Another thing to keep in mind is to use as few state switches as possible (changing textures and so on).
Textures are another thing. I believe todays games can have textures larger than the size of the framebuffer. So you definitely want to use texture atlases and pack smaller textures into bigger one if possible. Also in order to reduce bandwidth, texture compression is applied. A very simple S3TC (DXT) can have good quality with only 4 bits per texel or more if alpha channel is needed (compare to 24-bit uncompressed RGB, that itself is a huge save and allows for larger textures). Of course this is lossy compression.
Or you can do the "megatexture" approach where you have a huge texture (32k x 32k or so) to cover the whole geometry. But you have to be able to do realtime streaming and caching in that case.
AFAIK Rage used that and ET:QW used that for terrain. Of course this only works well if the camera doesn't change fast because the fetches are delayed and you can't wait for it to load so it appears blurry until the desired detail is loaded.
So it's not as simple as it seems. For a forward renderer, it's beneficial to render nontranslucent objects sorted front-to-back because it nicely fills z-buffer. But translucent/transparent objects have to be drawn back-to-front.
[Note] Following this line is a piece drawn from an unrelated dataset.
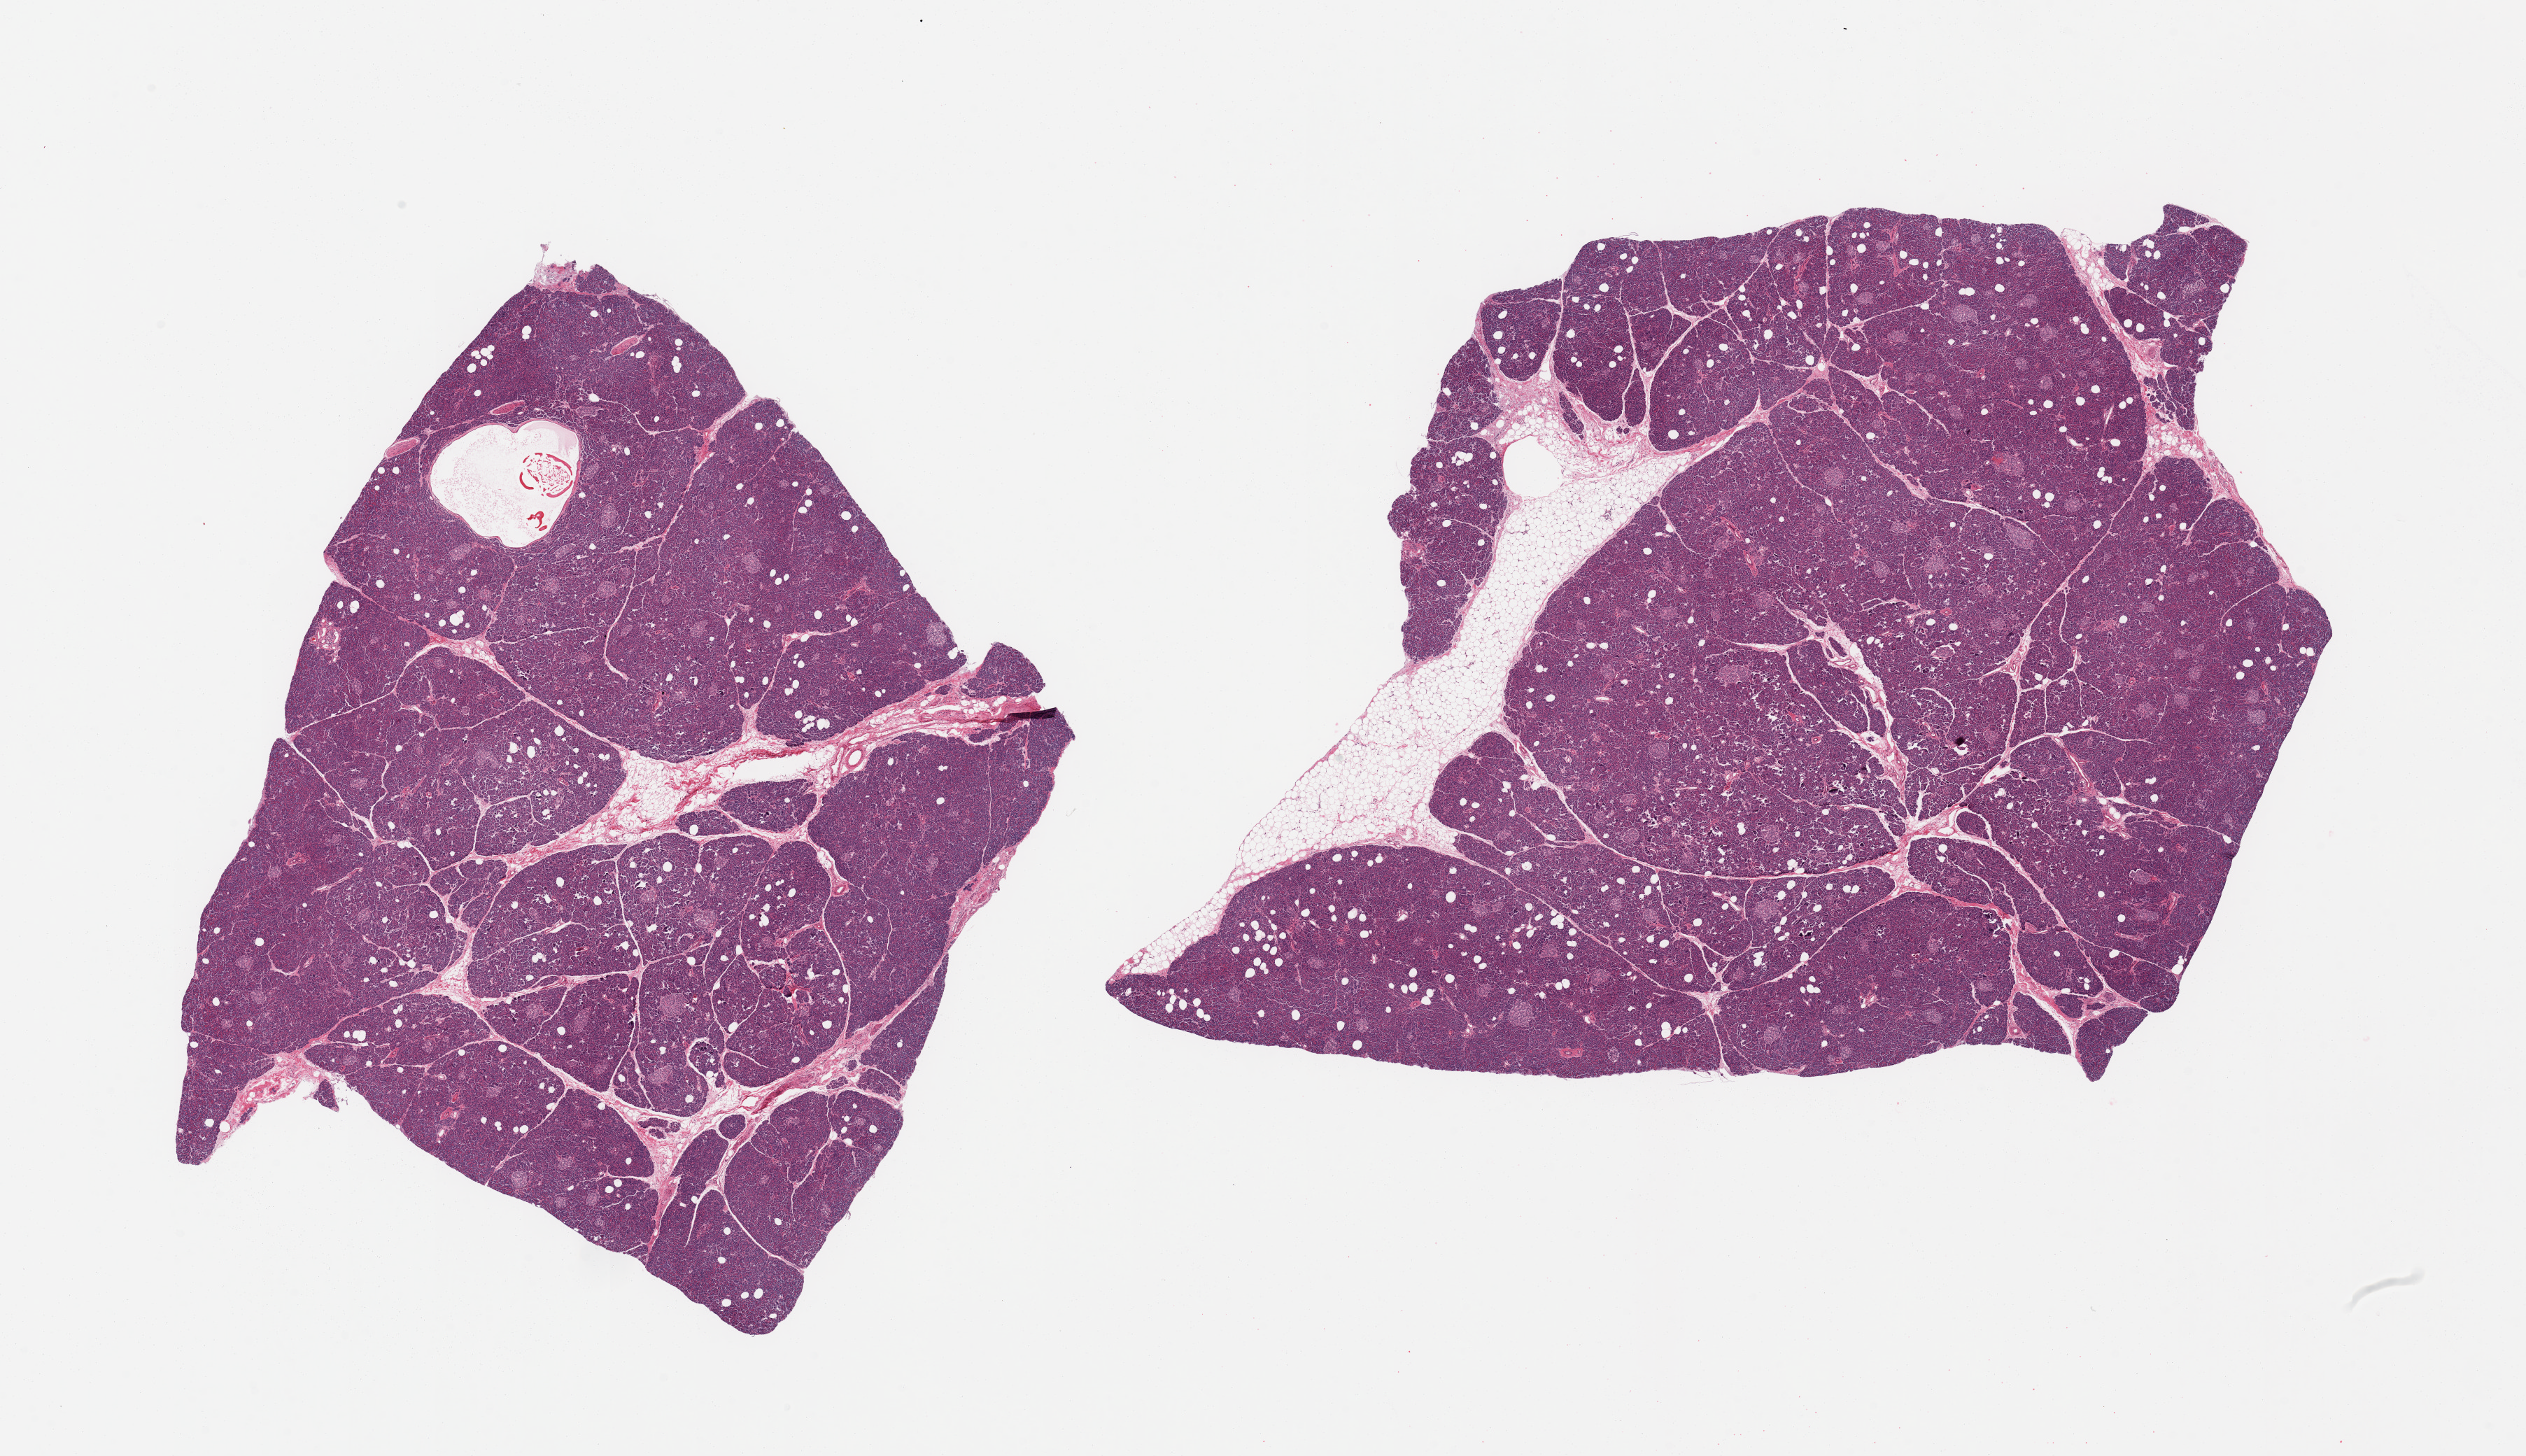
Haematoxylin and eosin whole-slide image, shown as a low-resolution overview of the whole scanned area (about 28.5 x 16.5 mm, slide scanned at 20x). PAXgene-fixed paraffin-embedded (PFPE) section. Sampled site (target tissue): pancreas. Tissue donor sample. Donor sex: female.
Pathologist's review note for this sample: 2 pieces; 10% external and internal fat; plentiful endocrine islets.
I can't imagine that big engines would not render in batches or that they would waste bandwidth/fillrate. Simply because the consoles have much worse GPUs than todays highend in PCs. I don't claim that everyone has everything optimized to the max. You can't afford to be inefficient on consoles. And doing PC-only titles would be a suicide. There were cases where assets/texture quality had to be changed for console ports. But I believe that modern engines already support consoles directly.